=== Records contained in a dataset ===

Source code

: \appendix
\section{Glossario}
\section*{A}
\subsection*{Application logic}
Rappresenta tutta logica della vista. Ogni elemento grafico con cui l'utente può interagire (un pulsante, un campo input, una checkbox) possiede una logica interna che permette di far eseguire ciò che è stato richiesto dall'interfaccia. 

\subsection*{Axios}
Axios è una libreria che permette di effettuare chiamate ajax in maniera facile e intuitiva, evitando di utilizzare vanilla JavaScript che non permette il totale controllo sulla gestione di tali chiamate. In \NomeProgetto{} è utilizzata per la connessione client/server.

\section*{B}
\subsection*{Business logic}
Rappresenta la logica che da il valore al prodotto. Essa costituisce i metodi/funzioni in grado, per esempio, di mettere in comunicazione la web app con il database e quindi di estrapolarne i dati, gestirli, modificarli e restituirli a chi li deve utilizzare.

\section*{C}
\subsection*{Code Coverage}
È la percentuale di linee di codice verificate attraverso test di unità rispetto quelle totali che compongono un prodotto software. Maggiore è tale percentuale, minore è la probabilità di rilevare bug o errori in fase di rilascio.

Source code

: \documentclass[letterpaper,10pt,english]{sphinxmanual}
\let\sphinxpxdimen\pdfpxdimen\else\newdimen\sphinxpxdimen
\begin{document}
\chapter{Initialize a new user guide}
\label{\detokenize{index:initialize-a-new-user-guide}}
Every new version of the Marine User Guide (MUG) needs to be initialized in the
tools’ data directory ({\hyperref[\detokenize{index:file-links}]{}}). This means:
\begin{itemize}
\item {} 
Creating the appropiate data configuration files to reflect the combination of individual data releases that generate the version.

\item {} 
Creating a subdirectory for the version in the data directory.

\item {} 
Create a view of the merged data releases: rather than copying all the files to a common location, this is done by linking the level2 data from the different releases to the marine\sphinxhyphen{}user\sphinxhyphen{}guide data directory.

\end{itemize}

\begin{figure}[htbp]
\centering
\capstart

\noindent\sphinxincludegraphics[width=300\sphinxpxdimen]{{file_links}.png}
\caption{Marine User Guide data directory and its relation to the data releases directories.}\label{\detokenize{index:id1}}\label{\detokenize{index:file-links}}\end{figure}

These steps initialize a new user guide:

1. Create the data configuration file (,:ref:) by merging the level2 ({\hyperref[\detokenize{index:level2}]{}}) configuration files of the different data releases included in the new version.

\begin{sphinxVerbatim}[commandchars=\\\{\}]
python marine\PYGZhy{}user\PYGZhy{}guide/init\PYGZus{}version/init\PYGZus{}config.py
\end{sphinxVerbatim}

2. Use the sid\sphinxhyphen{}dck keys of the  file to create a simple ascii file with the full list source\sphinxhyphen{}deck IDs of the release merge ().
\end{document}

=== REQUIRED WORK ===
Write the records out in full, exactly as they read above.

=== YOUR SOLUTION ===
Source code

: \appendix
\section{Glossario}
\section*{A}
\subsection*{Application logic}
Rappresenta tutta logica della vista. Ogni elemento grafico con cui l'utente può interagire (un pulsante, un campo input, una checkbox) possiede una logica interna che permette di far eseguire ciò che è stato richiesto dall'interfaccia. 

\subsection*{Axios}
Axios è una libreria che permette di effettuare chiamate ajax in maniera facile e intuitiva, evitando di utilizzare vanilla JavaScript che non permette il totale controllo sulla gestione di tali chiamate. In \NomeProgetto{} è utilizzata per la connessione client/server.

\section*{B}
\subsection*{Business logic}
Rappresenta la logica che da il valore al prodotto. Essa costituisce i metodi/funzioni in grado, per esempio, di mettere in comunicazione la web app con il database e quindi di estrapolarne i dati, gestirli, modificarli e restituirli a chi li deve utilizzare.

\section*{C}
\subsection*{Code Coverage}
È la percentuale di linee di codice verificate attraverso test di unità rispetto quelle totali che compongono un prodotto software. Maggiore è tale percentuale, minore è la probabilità di rilevare bug o errori in fase di rilascio.

Source code

: \documentclass[letterpaper,10pt,english]{sphinxmanual}
\let\sphinxpxdimen\pdfpxdimen\else\newdimen\sphinxpxdimen
\begin{document}
\chapter{Initialize a new user guide}
\label{\detokenize{index:initialize-a-new-user-guide}}
Every new version of the Marine User Guide (MUG) needs to be initialized in the
tools’ data directory ({\hyperref[\detokenize{index:file-links}]{}}). This means:
\begin{itemize}
\item {} 
Creating the appropiate data configuration files to reflect the combination of individual data releases that generate the version.

\item {} 
Creating a subdirectory for the version in the data directory.

\item {} 
Create a view of the merged data releases: rather than copying all the files to a common location, this is done by linking the level2 data from the different releases to the marine\sphinxhyphen{}user\sphinxhyphen{}guide data directory.

\end{itemize}

\begin{figure}[htbp]
\centering
\capstart

\noindent\sphinxincludegraphics[width=300\sphinxpxdimen]{{file_links}.png}
\caption{Marine User Guide data directory and its relation to the data releases directories.}\label{\detokenize{index:id1}}\label{\detokenize{index:file-links}}\end{figure}

These steps initialize a new user guide:

1. Create the data configuration file (,:ref:) by merging the level2 ({\hyperref[\detokenize{index:level2}]{}}) configuration files of the different data releases included in the new version.

\begin{sphinxVerbatim}[commandchars=\\\{\}]
python marine\PYGZhy{}user\PYGZhy{}guide/init\PYGZus{}version/init\PYGZus{}config.py
\end{sphinxVerbatim}

2. Use the sid\sphinxhyphen{}dck keys of the  file to create a simple ascii file with the full list source\sphinxhyphen{}deck IDs of the release merge ().
\end{document}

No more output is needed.